Saturday, June 26, 2010

Le Salto de Nogada


In the sky there was a
deep causeway of black, brightening the white.
The rain was coming.
It blew and blustered and wets itself into rivers in the streets.

We traveled into the country in a car resembling a sewing machine.

It bobbed its way unevenly down the rocks and stones.
We passed eucalyptus trees and cacti,
a small town and the road we were supposed to turn on with
patayas for sale in leave covered baskets,
dogs sleeping or wandering, children holding their parents hands.

The end of the road: a car graveyard. And two confused guards at its gate.

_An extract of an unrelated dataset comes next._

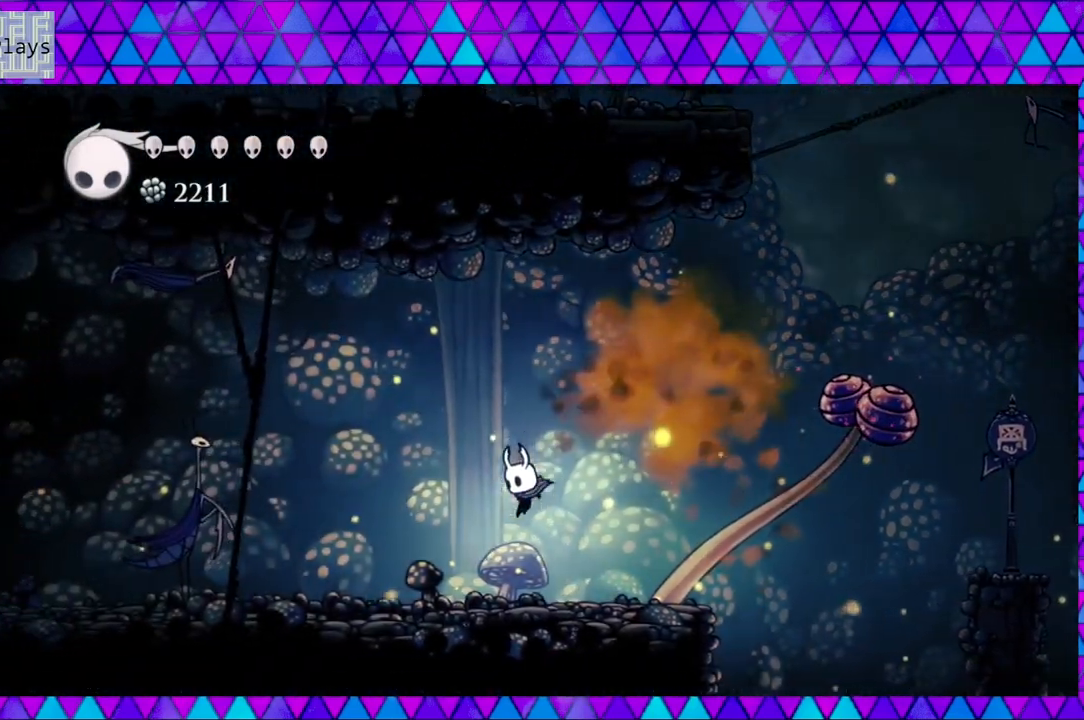
{"buttons": ["DPAD_RIGHT"], "left_stick": "center", "right_stick": "center", "events": [[217, "DPAD_LEFT", "up"], [417, "DPAD_RIGHT", "down"]]}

The second day we attempted the same journey, though we made the right turn.
The buena vistas and burros and curious construction made up for our map reading skills,
which were more of a conversation than an outlined directive.

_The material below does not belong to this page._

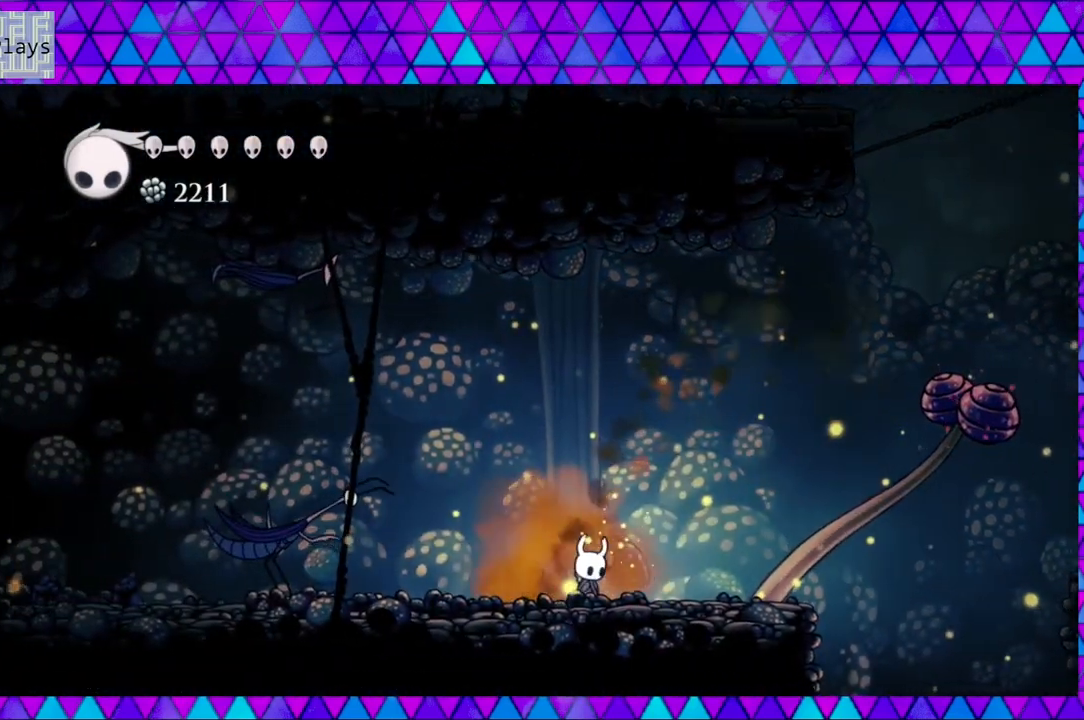
{"buttons": ["B", "DPAD_LEFT"], "left_stick": "center", "right_stick": "center", "events": [[367, "DPAD_RIGHT", "up"], [417, "DPAD_LEFT", "down"], [450, "B", "down"]]}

We waved at everyone we passed, and they waved back. We shared the road with
cows and seemingly impassable puddles, but our sewing machine forged on.
We stopped and played charades with a man
to make sure we were headed on the right path
and he implied that our car wouldn’t make it,
to which we responded as if his logic was also in a foreign language that we didn’t understand.

Over a cow grate, down a steep, uneven rocky path that continually brought us to the left:
the end of that road lead to two men and no visible waterfall.

It would be a twenty minute hike on an unclear path.

We thought about the wedding in a few hours,
thought about that decent that we were not sure we could ascend
stopped to stretch, smoke and pee,
and decided that we had seen enough.